Physics Asked on May 8, 2021

Is there any generic way to calculate magnetic field in the moving inertial and noninertial reference frame?

For example, there is the Earth magnetic field, we can assume it is uniform permanent field. Let say approximately $50mu T$ (microTesla). If I am driving the car with 100km/h and have magnetic sensor what it will show? And if I accelerate in my car with acceleration $2frac{m}{s^2}$ what will my sensor in the car show?

I tried it with smartphone sensor and magnetic field increased 2-4 times while accelerating. I am just wondering if it is really true or it just my phone cheap sensor?

One Answer

First off you need to be careful what you mean by inertial frames which can be from classical Newtonian view or Einsteinian general relativity view. First classically the inertial frames are the Cartesian systems where f=ma holds basically. You can boost from one to another with a uniform velocity transform. Now we often assume the ground or lab is such though this is a good approximation neglecting earth rotation. An accelerating or rotating frame will not uphold f=ma and we get fictitious forces like centrifugal or g forces in accelerating car. Earth surface already moves at near 1000 km/ hr. I don’t think this changes observer magnetic field much. Such alterations as usual are of order v/c squared where v is the speed in question and c the speed of light. Electromagnetism is already relativistic so Einstein tells the same as Maxwell electrodynamics anyway. Even for earth surface v/c= is very very small consider light would encircle the earth 7.5 times per second at equator ...Superman Film showed this! So v/c squared even smaller. Very interesting that your experiment shows some effects! Need to do these again and be a good detective, maybe some metal thing moved when you accelerated? Interesting question and experiment imo.

> [TASK ITEM A] According to the answer in the physics post, about how fast does the Earth's surface already move?
> [TASK ITEM B] Replace "top-left" with "upper-left" in the records, from the first line of the records up to and including the line with "107: (151, 44)", and write those lines again with everything else unchanged. Leave the pictures out of the answer.

> [TASK MATERIAL]
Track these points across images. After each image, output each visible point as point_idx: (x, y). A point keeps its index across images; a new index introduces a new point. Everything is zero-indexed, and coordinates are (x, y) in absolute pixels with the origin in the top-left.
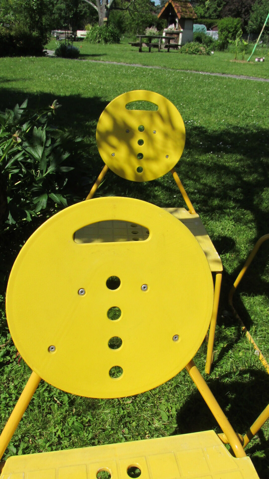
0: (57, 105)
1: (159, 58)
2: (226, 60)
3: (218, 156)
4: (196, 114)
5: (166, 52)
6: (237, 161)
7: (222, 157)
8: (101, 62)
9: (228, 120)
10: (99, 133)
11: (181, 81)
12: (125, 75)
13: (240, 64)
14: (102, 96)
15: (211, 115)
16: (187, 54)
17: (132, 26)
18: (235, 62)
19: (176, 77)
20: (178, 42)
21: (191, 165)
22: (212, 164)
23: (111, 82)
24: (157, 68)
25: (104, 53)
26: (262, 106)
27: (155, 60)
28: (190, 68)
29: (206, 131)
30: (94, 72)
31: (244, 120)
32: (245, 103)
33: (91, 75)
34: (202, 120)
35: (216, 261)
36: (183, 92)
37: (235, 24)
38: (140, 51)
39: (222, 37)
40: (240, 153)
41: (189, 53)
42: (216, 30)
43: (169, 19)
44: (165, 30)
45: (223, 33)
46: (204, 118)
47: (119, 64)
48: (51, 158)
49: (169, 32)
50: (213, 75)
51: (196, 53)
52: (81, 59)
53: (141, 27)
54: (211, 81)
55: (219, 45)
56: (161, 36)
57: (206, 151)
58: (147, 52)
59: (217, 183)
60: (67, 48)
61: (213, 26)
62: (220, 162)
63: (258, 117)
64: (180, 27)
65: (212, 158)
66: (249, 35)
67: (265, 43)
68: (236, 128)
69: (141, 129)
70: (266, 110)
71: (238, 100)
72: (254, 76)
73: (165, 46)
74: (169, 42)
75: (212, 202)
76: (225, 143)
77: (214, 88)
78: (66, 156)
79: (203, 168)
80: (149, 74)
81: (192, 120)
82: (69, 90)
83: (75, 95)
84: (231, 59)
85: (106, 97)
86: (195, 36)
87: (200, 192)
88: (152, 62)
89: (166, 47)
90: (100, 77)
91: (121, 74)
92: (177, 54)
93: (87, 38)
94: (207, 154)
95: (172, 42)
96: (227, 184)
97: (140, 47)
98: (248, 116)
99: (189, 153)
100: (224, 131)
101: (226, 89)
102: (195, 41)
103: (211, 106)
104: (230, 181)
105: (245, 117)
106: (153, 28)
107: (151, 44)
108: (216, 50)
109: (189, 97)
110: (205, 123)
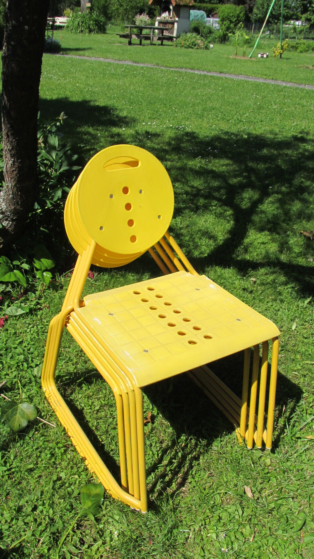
0: (64, 116)
1: (151, 54)
2: (226, 56)
3: (206, 161)
4: (188, 119)
5: (159, 45)
6: (224, 165)
7: (210, 162)
8: (85, 58)
9: (220, 125)
11: (174, 83)
12: (114, 74)
13: (241, 60)
14: (91, 100)
15: (203, 120)
16: (183, 48)
17: (120, 11)
18: (235, 59)
19: (170, 77)
20: (172, 33)
21: (181, 170)
22: (200, 168)
23: (99, 83)
24: (150, 66)
25: (89, 47)
26: (256, 110)
27: (147, 56)
28: (185, 66)
29: (197, 137)
30: (80, 71)
31: (235, 125)
32: (239, 106)
33: (77, 75)
34: (193, 125)
36: (176, 94)
37: (238, 12)
38: (130, 43)
39: (223, 27)
40: (228, 158)
41: (185, 47)
42: (216, 18)
43: (163, 5)
44: (158, 18)
45: (224, 23)
46: (196, 123)
47: (107, 60)
48: (63, 159)
49: (163, 21)
50: (209, 74)
51: (193, 46)
52: (63, 54)
53: (130, 13)
54: (207, 82)
55: (219, 37)
56: (153, 27)
57: (194, 156)
58: (138, 45)
59: (203, 185)
60: (47, 41)
61: (213, 12)
62: (208, 166)
63: (250, 122)
64: (175, 15)
65: (200, 162)
66: (254, 25)
67: (273, 34)
68: (227, 133)
70: (259, 115)
71: (233, 104)
72: (253, 75)
73: (157, 38)
74: (162, 33)
75: (197, 201)
76: (214, 148)
77: (209, 90)
79: (191, 172)
80: (140, 74)
81: (184, 125)
82: (55, 92)
83: (62, 99)
84: (231, 55)
85: (96, 100)
86: (193, 26)
87: (187, 193)
88: (143, 58)
89: (159, 39)
90: (87, 77)
91: (109, 73)
92: (172, 47)
93: (68, 27)
94: (196, 159)
95: (166, 33)
96: (213, 186)
97: (129, 39)
98: (240, 121)
100: (215, 136)
101: (221, 91)
102: (192, 32)
103: (204, 110)
104: (216, 184)
105: (237, 122)
106: (144, 15)
107: (142, 35)
108: (216, 42)
109: (182, 101)
110: (197, 129)
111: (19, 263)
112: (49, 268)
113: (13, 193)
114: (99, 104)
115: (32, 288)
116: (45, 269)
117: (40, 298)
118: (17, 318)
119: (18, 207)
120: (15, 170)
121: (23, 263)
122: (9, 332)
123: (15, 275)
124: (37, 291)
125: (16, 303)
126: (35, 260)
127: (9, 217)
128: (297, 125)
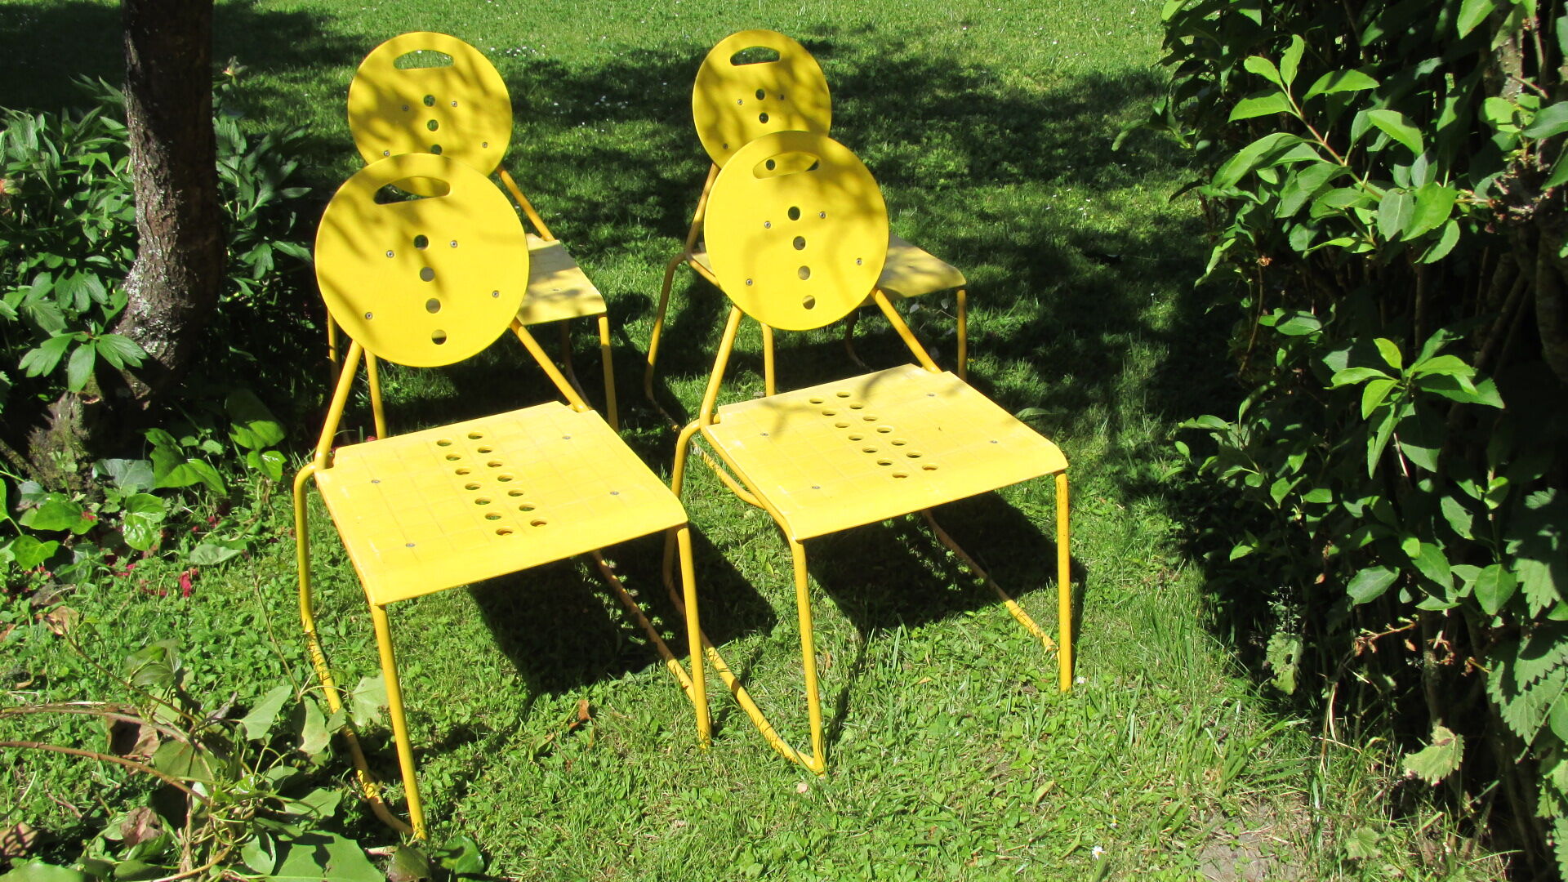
0: (237, 67)
3: (600, 132)
4: (533, 26)
6: (645, 136)
7: (610, 132)
9: (618, 35)
10: (354, 117)
15: (572, 25)
21: (540, 160)
22: (589, 151)
29: (564, 72)
31: (657, 30)
34: (549, 42)
35: (595, 299)
40: (650, 116)
46: (555, 34)
48: (260, 175)
57: (572, 120)
59: (604, 193)
62: (607, 144)
63: (692, 18)
65: (587, 137)
68: (637, 54)
69: (429, 101)
75: (597, 233)
76: (615, 96)
78: (290, 167)
79: (568, 164)
81: (525, 43)
87: (567, 215)
94: (574, 129)
96: (627, 191)
98: (668, 18)
99: (531, 131)
100: (609, 66)
104: (634, 184)
105: (659, 21)
110: (561, 51)
111: (197, 442)
112: (272, 444)
113: (168, 270)
114: (283, 9)
115: (238, 497)
116: (263, 446)
117: (265, 514)
118: (222, 569)
119: (184, 303)
120: (171, 215)
121: (203, 440)
122: (211, 602)
123: (195, 472)
124: (252, 501)
125: (210, 537)
126: (235, 427)
127: (160, 330)
128: (809, 13)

> [RESPONSE A] Near 1000 km/hr.

> [RESPONSE B]
Track these points across images. After each image, output each visible point as point_idx: (x, y). A point keeps its index across images; a new index introduces a new point. Everything is zero-indexed, and coordinates are (x, y) in absolute pixels with the origin in the upper-left.
0: (57, 105)
1: (159, 58)
2: (226, 60)
3: (218, 156)
4: (196, 114)
5: (166, 52)
6: (237, 161)
7: (222, 157)
8: (101, 62)
9: (228, 120)
10: (99, 133)
11: (181, 81)
12: (125, 75)
13: (240, 64)
14: (102, 96)
15: (211, 115)
16: (187, 54)
17: (132, 26)
18: (235, 62)
19: (176, 77)
20: (178, 42)
21: (191, 165)
22: (212, 164)
23: (111, 82)
24: (157, 68)
25: (104, 53)
26: (262, 106)
27: (155, 60)
28: (190, 68)
29: (206, 131)
30: (94, 72)
31: (244, 120)
32: (245, 103)
33: (91, 75)
34: (202, 120)
35: (216, 261)
36: (183, 92)
37: (235, 24)
38: (140, 51)
39: (222, 37)
40: (240, 153)
41: (189, 53)
42: (216, 30)
43: (169, 19)
44: (165, 30)
45: (223, 33)
46: (204, 118)
47: (119, 64)
48: (51, 158)
49: (169, 32)
50: (213, 75)
51: (196, 53)
52: (81, 59)
53: (141, 27)
54: (211, 81)
55: (219, 45)
56: (161, 36)
57: (206, 151)
58: (147, 52)
59: (217, 183)
60: (67, 48)
61: (213, 26)
62: (220, 162)
63: (258, 117)
64: (180, 27)
65: (212, 158)
66: (249, 35)
67: (265, 43)
68: (236, 128)
69: (141, 129)
70: (266, 110)
71: (238, 100)
72: (254, 76)
73: (165, 46)
74: (169, 42)
75: (212, 202)
76: (225, 143)
77: (214, 88)
78: (66, 156)
79: (203, 168)
80: (149, 74)
81: (192, 120)
82: (69, 90)
83: (75, 95)
84: (231, 59)
85: (106, 97)
86: (195, 36)
87: (200, 192)
88: (152, 62)
89: (166, 47)
90: (100, 77)
91: (121, 74)
92: (177, 54)
93: (87, 38)
94: (207, 154)
95: (172, 42)
96: (227, 184)
97: (140, 47)
98: (248, 116)
99: (189, 153)
100: (224, 131)
101: (226, 89)
102: (195, 41)
103: (211, 106)
104: (230, 181)
105: (245, 117)
106: (153, 28)
107: (151, 44)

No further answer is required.